-- Opening Marker --
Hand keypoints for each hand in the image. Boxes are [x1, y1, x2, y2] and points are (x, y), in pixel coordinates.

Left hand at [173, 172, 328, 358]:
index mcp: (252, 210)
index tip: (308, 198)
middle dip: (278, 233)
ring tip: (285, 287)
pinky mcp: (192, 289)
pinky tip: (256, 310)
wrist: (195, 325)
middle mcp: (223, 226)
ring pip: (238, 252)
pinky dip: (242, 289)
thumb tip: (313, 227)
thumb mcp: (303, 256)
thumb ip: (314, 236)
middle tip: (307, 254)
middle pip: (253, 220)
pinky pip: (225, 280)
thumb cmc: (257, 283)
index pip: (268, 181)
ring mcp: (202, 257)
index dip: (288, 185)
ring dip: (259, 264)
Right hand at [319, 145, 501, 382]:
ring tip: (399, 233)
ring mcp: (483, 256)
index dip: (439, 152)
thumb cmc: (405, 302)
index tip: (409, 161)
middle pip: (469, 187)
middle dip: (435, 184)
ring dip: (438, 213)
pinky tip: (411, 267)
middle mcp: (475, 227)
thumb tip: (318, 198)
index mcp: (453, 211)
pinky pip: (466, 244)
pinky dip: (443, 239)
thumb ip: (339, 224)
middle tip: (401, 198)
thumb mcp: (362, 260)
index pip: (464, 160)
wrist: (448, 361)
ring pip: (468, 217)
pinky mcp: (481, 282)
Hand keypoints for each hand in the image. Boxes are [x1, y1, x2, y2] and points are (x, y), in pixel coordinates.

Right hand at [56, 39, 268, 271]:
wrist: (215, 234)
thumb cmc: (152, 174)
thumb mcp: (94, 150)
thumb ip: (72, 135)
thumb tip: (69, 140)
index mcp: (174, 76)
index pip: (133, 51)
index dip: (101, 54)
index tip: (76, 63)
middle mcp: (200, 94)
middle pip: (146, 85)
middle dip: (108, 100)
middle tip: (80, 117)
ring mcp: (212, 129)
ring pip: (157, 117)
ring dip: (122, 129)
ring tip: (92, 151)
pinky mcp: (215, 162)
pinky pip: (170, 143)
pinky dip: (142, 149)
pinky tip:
-- Closing Marker --
YOUR GOAL.
Write down again the exact lines running from the beginning of the data to the line containing "thumb tip: (313, 227)", with both ends included.

REPLY TO THE TASK.
Hand keypoints for each hand in the image. Boxes are [x1, y1, x2, y2] and points are (x, y), in pixel coordinates.

Left hand at [173, 172, 328, 358]:
index mcp: (252, 210)
index tip: (308, 198)
middle dip: (278, 233)
ring tip: (285, 287)
pinky mcp: (192, 289)
pinky tip: (256, 310)
wrist: (195, 325)
middle mcp: (223, 226)
ring pip: (238, 252)
pinky dip: (242, 289)
thumb tip: (313, 227)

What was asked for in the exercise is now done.